We see the coffee charts as bearish (a preponderance of lower highs and lower lows since the December high) with the prevailing trend pointing down. However, while short-term stochastics have registered a buy signal, yesterday’s range down breakout was forged on a surge in trading volume giving the bear’s a technical edge going forward. Furthermore, there is daily rainfall in the forecast for Brazil’s major Arabica-growing regions through late next week, which will provide some relief from last year’s drought conditions. In another negative supply development Colombia’s December coffee production was 1.798 million bags, which was a 47% increase over their December 2023 production. While this was a slight increase over their November output (1.761 million bags), they are now Colombia’s two highest monthly production totals since January 1996. Colombia’s 2024 full-year coffee production was 13.997 million bags, which compares to 11.347 million in 2023. This was Colombia’s largest production total for a calendar year since 2019, and the highest 12-month production total since April 2021. In an age old debate, a scientific study has been released from the UK and has apparently “proved” again that coffee is beneficial to health and can contribute to longer lifespan especially if consumed in the morning.

SUGAR

Despite nearly an 8% annual decline last year, and a noted liquidation of the noncommercial and nonreportable spec long underway, fresh and significant damage on the charts this morning projects March sugar down to the next key support level of 18.74. In retrospect, March Sugar was unable to sustain early strength yesterday as it came under late pressure and fell to a 1-week low to finish Wednesday with a moderate loss.
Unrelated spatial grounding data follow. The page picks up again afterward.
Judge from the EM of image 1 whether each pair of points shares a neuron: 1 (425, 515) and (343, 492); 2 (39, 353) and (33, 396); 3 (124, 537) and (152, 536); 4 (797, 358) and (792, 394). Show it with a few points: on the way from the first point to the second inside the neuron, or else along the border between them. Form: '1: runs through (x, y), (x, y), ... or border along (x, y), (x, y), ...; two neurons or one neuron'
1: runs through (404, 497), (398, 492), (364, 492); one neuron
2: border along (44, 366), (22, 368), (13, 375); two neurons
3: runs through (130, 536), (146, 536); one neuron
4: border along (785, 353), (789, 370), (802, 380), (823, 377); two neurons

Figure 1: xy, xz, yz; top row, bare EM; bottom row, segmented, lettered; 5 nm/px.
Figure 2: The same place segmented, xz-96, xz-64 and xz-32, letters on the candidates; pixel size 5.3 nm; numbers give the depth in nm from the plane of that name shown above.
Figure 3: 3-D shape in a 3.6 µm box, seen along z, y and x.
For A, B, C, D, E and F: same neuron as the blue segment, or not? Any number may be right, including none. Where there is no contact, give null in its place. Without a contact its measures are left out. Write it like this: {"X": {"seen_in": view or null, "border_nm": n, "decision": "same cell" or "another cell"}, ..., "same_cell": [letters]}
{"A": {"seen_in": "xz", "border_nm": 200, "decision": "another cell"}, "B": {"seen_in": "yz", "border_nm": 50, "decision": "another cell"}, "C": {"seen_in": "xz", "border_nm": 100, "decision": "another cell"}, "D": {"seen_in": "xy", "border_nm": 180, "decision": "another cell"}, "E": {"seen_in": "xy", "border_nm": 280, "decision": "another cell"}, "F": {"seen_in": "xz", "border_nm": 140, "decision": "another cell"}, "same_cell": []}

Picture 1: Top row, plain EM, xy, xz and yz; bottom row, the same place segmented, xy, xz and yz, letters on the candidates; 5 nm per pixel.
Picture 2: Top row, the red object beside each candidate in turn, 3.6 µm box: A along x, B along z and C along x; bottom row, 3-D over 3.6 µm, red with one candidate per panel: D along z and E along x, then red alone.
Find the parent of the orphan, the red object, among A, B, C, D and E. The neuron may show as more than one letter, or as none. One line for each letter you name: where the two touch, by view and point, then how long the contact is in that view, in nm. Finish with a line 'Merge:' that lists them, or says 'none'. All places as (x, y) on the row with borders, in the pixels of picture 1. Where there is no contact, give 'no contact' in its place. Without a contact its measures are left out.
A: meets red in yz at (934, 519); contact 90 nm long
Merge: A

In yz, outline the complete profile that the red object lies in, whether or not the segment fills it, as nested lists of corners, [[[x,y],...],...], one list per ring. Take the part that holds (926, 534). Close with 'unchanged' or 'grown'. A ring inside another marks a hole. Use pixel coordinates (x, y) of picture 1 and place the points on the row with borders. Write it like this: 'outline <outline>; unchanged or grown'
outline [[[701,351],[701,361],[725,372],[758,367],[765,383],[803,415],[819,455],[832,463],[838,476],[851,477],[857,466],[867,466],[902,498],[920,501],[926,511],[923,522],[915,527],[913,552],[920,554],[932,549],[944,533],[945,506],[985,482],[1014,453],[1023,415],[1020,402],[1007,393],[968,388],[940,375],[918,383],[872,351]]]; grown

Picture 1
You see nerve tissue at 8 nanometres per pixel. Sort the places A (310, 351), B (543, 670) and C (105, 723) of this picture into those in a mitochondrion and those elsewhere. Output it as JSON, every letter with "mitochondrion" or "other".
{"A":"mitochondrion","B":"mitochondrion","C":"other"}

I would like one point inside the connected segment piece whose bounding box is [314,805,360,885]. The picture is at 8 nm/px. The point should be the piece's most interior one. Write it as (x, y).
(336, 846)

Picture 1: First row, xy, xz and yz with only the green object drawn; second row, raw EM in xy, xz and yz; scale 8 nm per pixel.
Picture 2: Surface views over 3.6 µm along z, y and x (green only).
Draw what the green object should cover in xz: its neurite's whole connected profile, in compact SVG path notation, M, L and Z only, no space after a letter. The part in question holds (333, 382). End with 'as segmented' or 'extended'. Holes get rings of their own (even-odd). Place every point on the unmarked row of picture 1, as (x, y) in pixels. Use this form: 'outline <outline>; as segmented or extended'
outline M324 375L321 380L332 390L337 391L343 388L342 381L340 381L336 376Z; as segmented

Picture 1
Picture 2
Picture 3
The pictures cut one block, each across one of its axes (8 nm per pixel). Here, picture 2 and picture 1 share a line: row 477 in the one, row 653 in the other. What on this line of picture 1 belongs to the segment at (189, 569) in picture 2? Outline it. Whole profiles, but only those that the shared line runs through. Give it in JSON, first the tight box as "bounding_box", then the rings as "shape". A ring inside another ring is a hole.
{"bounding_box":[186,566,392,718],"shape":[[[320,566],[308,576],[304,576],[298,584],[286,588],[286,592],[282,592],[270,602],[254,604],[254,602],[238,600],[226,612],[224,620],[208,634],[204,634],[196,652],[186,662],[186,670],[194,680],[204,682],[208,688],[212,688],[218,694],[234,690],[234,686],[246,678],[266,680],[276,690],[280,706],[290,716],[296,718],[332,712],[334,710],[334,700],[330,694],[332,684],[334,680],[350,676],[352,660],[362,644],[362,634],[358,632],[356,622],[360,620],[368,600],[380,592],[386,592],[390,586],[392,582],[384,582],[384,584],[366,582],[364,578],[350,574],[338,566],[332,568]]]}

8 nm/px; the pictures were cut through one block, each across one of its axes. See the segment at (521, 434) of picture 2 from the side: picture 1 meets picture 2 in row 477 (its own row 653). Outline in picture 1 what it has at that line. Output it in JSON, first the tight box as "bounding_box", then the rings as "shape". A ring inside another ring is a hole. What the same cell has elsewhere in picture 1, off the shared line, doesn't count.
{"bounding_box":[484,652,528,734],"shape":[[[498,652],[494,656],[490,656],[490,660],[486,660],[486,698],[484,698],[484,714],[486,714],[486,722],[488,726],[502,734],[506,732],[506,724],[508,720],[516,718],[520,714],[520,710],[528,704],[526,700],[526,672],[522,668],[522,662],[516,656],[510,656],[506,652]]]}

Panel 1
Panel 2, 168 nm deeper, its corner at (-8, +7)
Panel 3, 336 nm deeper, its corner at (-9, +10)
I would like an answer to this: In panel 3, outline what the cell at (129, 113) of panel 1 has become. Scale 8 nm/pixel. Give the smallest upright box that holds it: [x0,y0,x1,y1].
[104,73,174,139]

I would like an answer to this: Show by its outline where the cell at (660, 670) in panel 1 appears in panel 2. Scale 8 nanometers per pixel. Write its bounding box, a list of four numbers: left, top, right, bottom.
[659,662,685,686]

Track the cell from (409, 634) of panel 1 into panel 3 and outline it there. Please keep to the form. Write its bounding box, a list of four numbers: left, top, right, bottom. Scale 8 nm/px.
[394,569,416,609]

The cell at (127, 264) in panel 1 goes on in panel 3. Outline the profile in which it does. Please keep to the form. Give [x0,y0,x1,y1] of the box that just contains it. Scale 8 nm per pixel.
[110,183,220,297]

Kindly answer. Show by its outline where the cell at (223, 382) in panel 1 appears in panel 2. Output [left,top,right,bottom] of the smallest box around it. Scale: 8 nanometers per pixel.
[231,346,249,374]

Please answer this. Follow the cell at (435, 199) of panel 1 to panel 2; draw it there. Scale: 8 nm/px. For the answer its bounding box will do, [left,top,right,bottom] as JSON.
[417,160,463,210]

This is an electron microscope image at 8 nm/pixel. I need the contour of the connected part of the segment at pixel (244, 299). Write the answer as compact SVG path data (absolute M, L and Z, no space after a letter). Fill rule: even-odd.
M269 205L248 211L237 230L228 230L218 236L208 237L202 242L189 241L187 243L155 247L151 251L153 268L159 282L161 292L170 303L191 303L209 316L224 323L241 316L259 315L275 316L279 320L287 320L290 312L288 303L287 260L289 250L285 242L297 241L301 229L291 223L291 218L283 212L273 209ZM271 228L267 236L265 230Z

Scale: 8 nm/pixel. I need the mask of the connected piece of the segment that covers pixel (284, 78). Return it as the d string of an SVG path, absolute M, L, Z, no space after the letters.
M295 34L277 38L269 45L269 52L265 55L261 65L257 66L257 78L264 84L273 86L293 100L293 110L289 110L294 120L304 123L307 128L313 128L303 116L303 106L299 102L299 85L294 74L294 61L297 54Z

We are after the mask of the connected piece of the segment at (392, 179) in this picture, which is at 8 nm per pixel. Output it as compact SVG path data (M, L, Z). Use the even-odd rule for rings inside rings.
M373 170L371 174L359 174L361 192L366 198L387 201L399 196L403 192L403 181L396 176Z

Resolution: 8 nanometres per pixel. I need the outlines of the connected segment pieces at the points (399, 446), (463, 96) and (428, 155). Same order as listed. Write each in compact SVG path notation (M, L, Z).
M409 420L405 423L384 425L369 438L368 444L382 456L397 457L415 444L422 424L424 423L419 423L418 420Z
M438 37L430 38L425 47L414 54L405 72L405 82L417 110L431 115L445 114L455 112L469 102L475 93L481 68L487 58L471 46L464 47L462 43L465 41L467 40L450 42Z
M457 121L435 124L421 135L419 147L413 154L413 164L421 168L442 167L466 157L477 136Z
Therefore, the technical bias remains down with very high open interest capable of feeding a wave of sellers. The fundamentals are also bearish with recent rainfall expected to improve the prospects for Brazil’s Center-South 2025/26 cane crop, and that should add to the bearish environment. Furthermore, a pullback in crude oil and RBOB prices provides carryover pressure on the sugar market as that could weaken near-term ethanol demand.